**Short exercise**
Reproduce every entry below word for word, leaving out the pictures.

**The data**
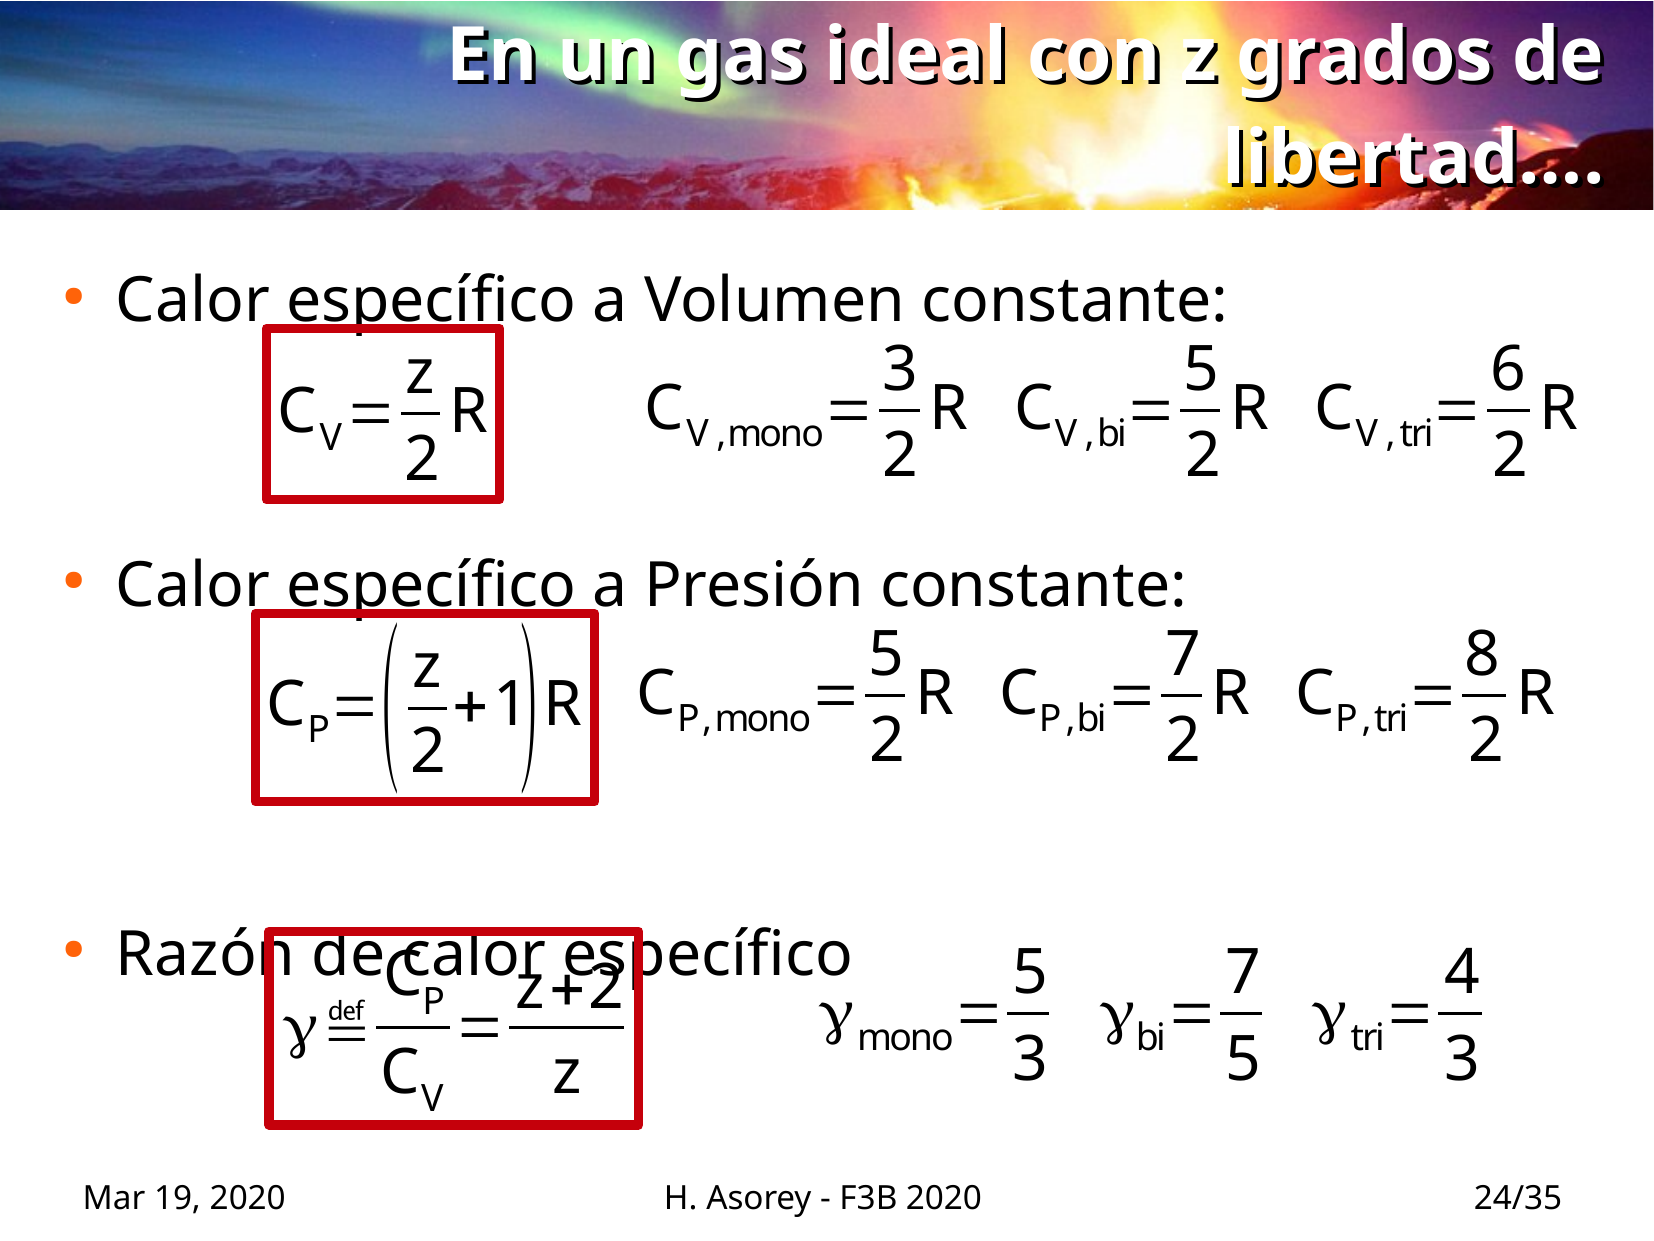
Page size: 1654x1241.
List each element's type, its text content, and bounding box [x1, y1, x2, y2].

chart [637, 330, 1585, 492]
chart [630, 615, 1562, 777]
title En un gas ideal con z grados de libertad…. [45, 15, 1606, 191]
chart [271, 333, 496, 496]
chart [260, 618, 591, 798]
list Calor específico a Volumen constante: Calor específico a Presión constante: Razón de calor específico [45, 255, 1606, 1156]
chart [273, 935, 634, 1121]
chart [810, 933, 1492, 1096]
picture [0, 1, 1654, 210]
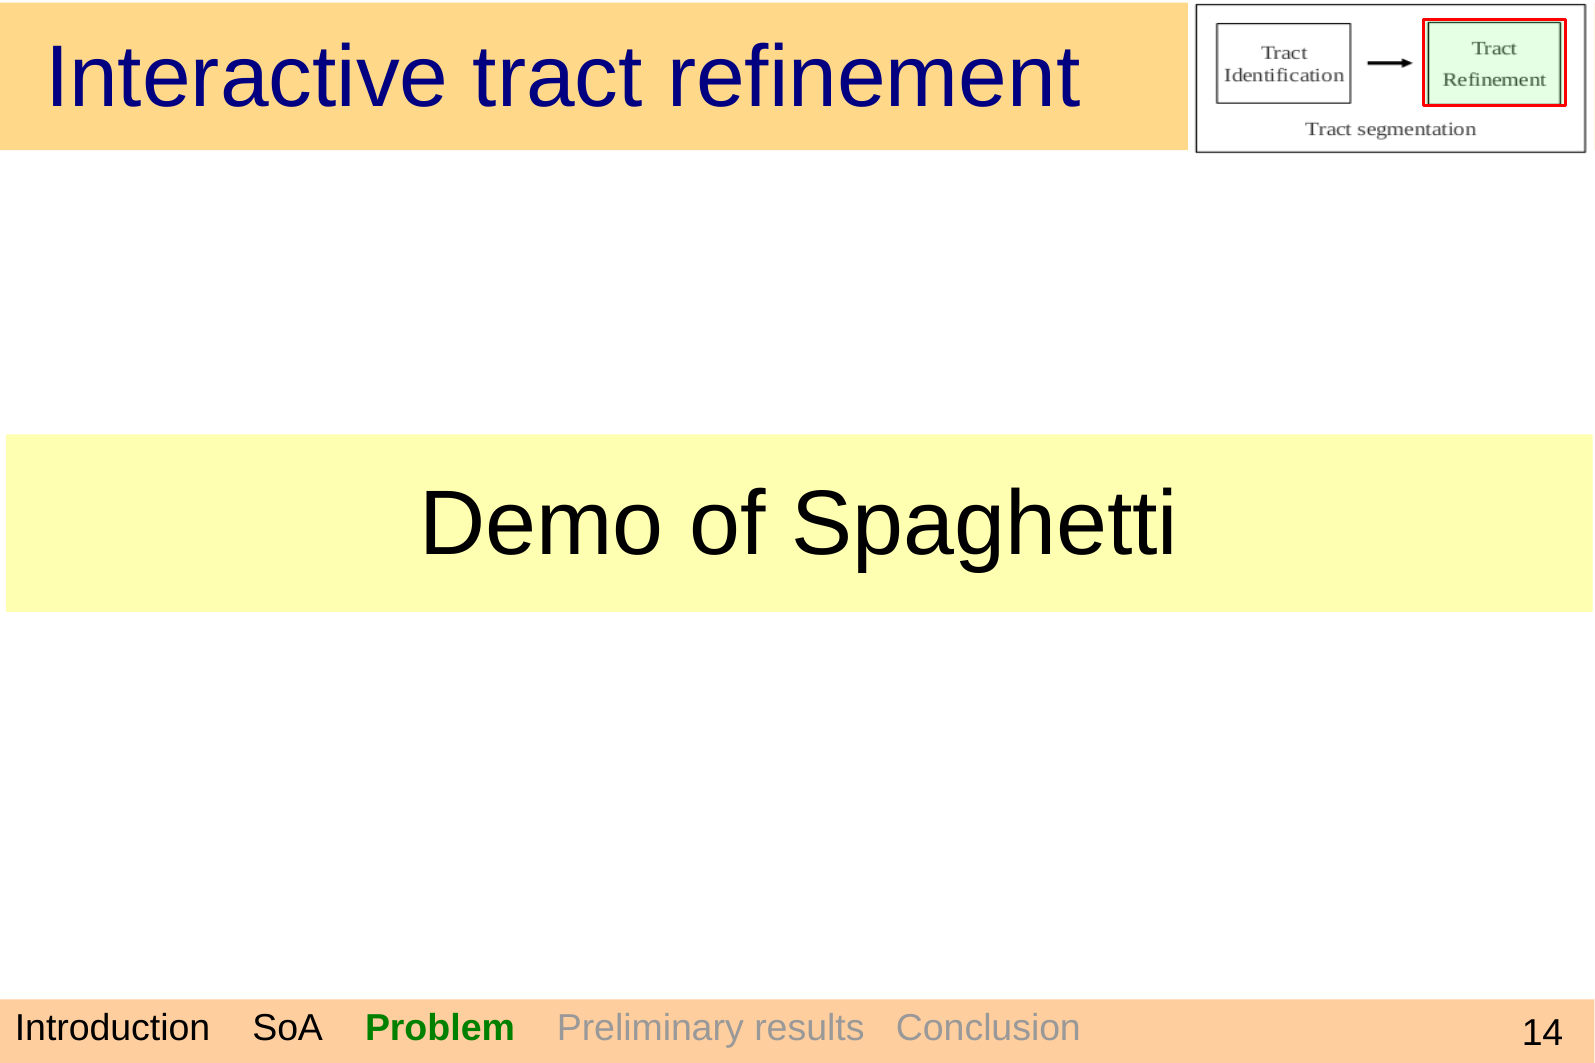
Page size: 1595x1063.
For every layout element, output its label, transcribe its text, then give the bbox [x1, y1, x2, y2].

text_box Introduction SoA Problem Preliminary results Conclusion [0, 999, 1595, 1063]
title Demo of Spaghetti [5, 434, 1593, 612]
picture [1188, 0, 1595, 161]
list [1423, 19, 1566, 106]
text_box <number> [1377, 1003, 1579, 1063]
title Interactive tract refinement [0, 2, 1188, 151]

**In response**
Page size: 1654x1241.
List each element's type, its text content, and bounding box [x1, y1, x2, y2].

chart [637, 330, 1585, 492]
chart [630, 615, 1562, 777]
title En un gas ideal con z grados de libertad…. [45, 15, 1606, 191]
chart [271, 333, 496, 496]
chart [260, 618, 591, 798]
list Calor específico a Volumen constante: Calor específico a Presión constante: Razón de calor específico [45, 255, 1606, 1156]
chart [273, 935, 634, 1121]
chart [810, 933, 1492, 1096]
picture [0, 1, 1654, 210]
Page size: 1595x1063.
For every layout element, output its label, transcribe its text, then give the bbox [x1, y1, x2, y2].

text_box Introduction SoA Problem Preliminary results Conclusion [0, 999, 1595, 1063]
title Demo of Spaghetti [5, 434, 1593, 612]
picture [1188, 0, 1595, 161]
list [1423, 19, 1566, 106]
text_box <number> [1377, 1003, 1579, 1063]
title Interactive tract refinement [0, 2, 1188, 151]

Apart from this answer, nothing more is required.